Martin Fowler's little survey says a lot about the state of TFS in previous years. 'dangerous' is quite right. (I think this refers to the way that it doesn't recognise changes made outside of VS, so you can create a WCF project, then use the external svcutil tool to create your client, then check all your changes in.. but TFS will happily ignore your client changes because they weren't made inside VS).
You have to count the cost : the required version of VS to get the goodies - code reviews, for example, require Premium edition which is significantly more expensive if you get VS via MSDN. Also, accessing the system for non-VS users is fine, but if they want the full access instead fo the cut-down web view, then you'll have to shell out for CALs for them. The overall cost of TFS can be quite a lot. Even the recent Forrester report (commissioned by Microsoft, so you have to read between the lines a little) says that TFS requires significant administration support - 2 consultants and 6 admins (who spent 25% of their time) were required to support TFS for their case study of 122 users (works out to 4.5 admins over those 122 users... this is a lot compared to just me setting up and maintaining a full SVN solution whilst also doing my day job). TFS can take a lot of effort to keep working as people expect.
In my experience with TFS2012 (forget previous versions as they're crap), is that is is a very complicated system administer, especially if you step outside the pre-defined setup. For example, if you use MSBuild to build everything, you're fine. But if you have, say, a load of old .vdproj propjects that are no longer supported by MSBuild, you have to edit the huge xaml build script to make it build these projects. After several days working on this, the best I could do was to rebuild the solution by passing it to devenv, and even then, getting the build results out and into the build summary was impossible. Similar results were had by other teams who used NUnit for their tests - if you use the built-in MSTest, then it works. Otherwise, you're pretty much stuffed.

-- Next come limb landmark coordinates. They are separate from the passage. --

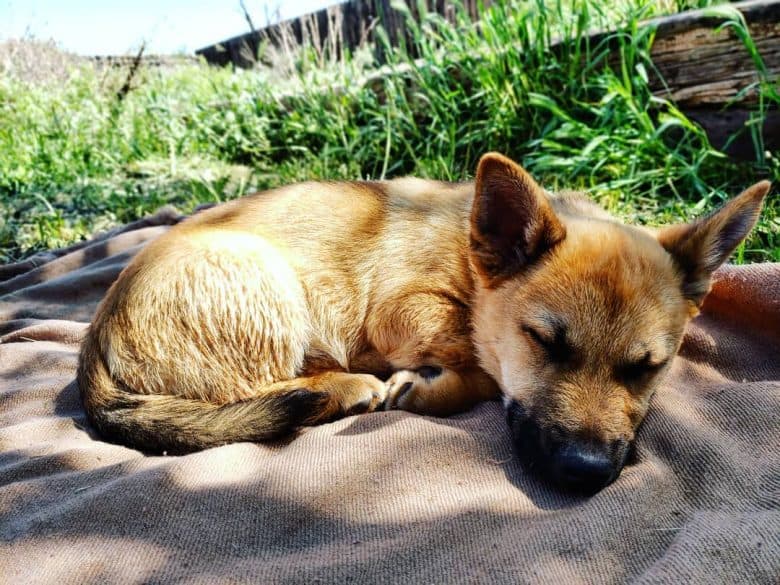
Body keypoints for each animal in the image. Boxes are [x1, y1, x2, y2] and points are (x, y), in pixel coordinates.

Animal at [76, 153, 772, 490]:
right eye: (543, 342)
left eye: (648, 368)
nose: (585, 473)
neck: (469, 256)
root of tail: (93, 344)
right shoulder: (401, 309)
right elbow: (478, 360)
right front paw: (434, 383)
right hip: (258, 273)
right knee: (248, 395)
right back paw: (340, 386)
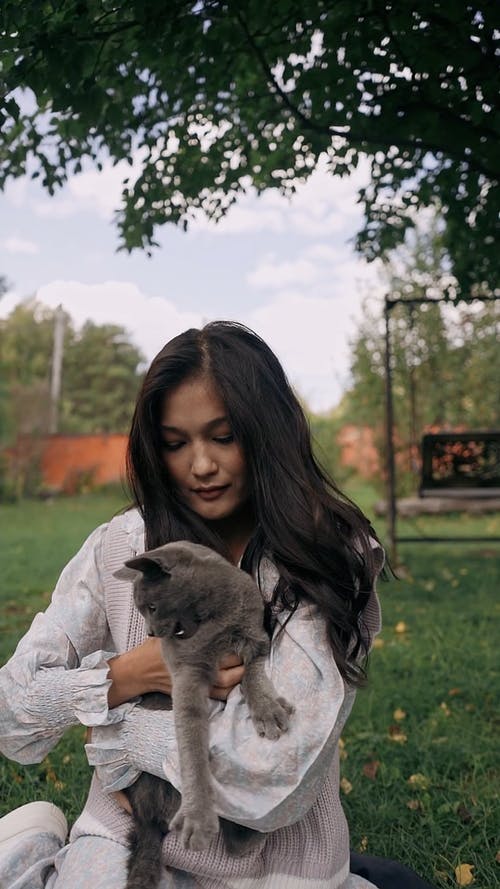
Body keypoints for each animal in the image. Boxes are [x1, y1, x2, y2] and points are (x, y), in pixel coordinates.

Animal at [114, 540, 292, 888]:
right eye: (143, 611)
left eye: (151, 607)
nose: (152, 633)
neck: (210, 614)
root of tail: (147, 822)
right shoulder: (187, 673)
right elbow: (192, 746)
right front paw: (198, 818)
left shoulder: (255, 638)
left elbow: (253, 676)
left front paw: (267, 711)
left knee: (238, 845)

As a user, I find that the integration is more of a nuisance. I prefer TortoiseSVN and I do nearly all of my SCM work via that (as it is an awesome tool). With TFS, you end up with a new screen inside VS for every operation. So you have a new tab in your environment for the team explorer, and another for the builds, and another for each build summary you want to see (and if you want to see the details of a build, an error for example, you have to click through too many links). I found the number of documents I had open when using TFS were more than the source files!
The same applies to checkins, committing changes required clicking through several tabs on the Pending Changes pane in VS to assign a work item and comment to your checkins. Its a small thing, but I found it annoying as I was used to more streamlined tools.
Extending the build system was another area that I found lacking. Adding new features into the build is difficult because of the xaml configuration, and getting the results of those features into your build screens is either very very hard, or impossible. So if you like adding stuff like code complexity or static analysis, or even automated testing via, say selenium, or deployments... forget it. Unless, you are using the Microsoft tools for these aspects (eg fxcop).
Updating the workflow was another niggle - though the powertoys helped tremendously, it was still awkward to get the workflow right,and you still can't configure the scrum board with the information you really want to see - again, you get the defaults or nothing.
Merging was also painful, I think there's a very good reason MS has adopted git for TFS (note this only works with brand new TFS projects, you cannot convert from TFS to git backends).
So all in all, its not too bad as it does work, but I have found a lot of other tools are much better. The disadvantage of those tools is that they don't come fully integrated, but IMHO this is a strength as you can pick and choose the best bits you want. With TFS you get pretty much what someone else wants you to have. If you decide the bug system in TFS is poor (and I think you will), you'll have a hard time changing to a different one.
TFS should be considered along with other big, fat full-lifecycle tools. Most developers hate such things as they dislike the restrictions these tools end up imposing on them.
I would try it though, download the 30-day trials and install it. When evaluating remember to change a little bit here and there, don't just use it for a source code checkin, checkin with a workitem required and get reports based on that workitem. Try assigning a checkin to multiple workitems, and try combining workitems together as related. Try to incorporate something different into the build system, see how to get a daily progress report out of the reporting services, link a document to a workflow requirement and trace it through bug triage to coding to build to rework and then release. Branch and merge a lot. If you can't easily do all these things, then you might as well stick to git. There's not much point to using TFS if you don't take advantage of most of its ALM features.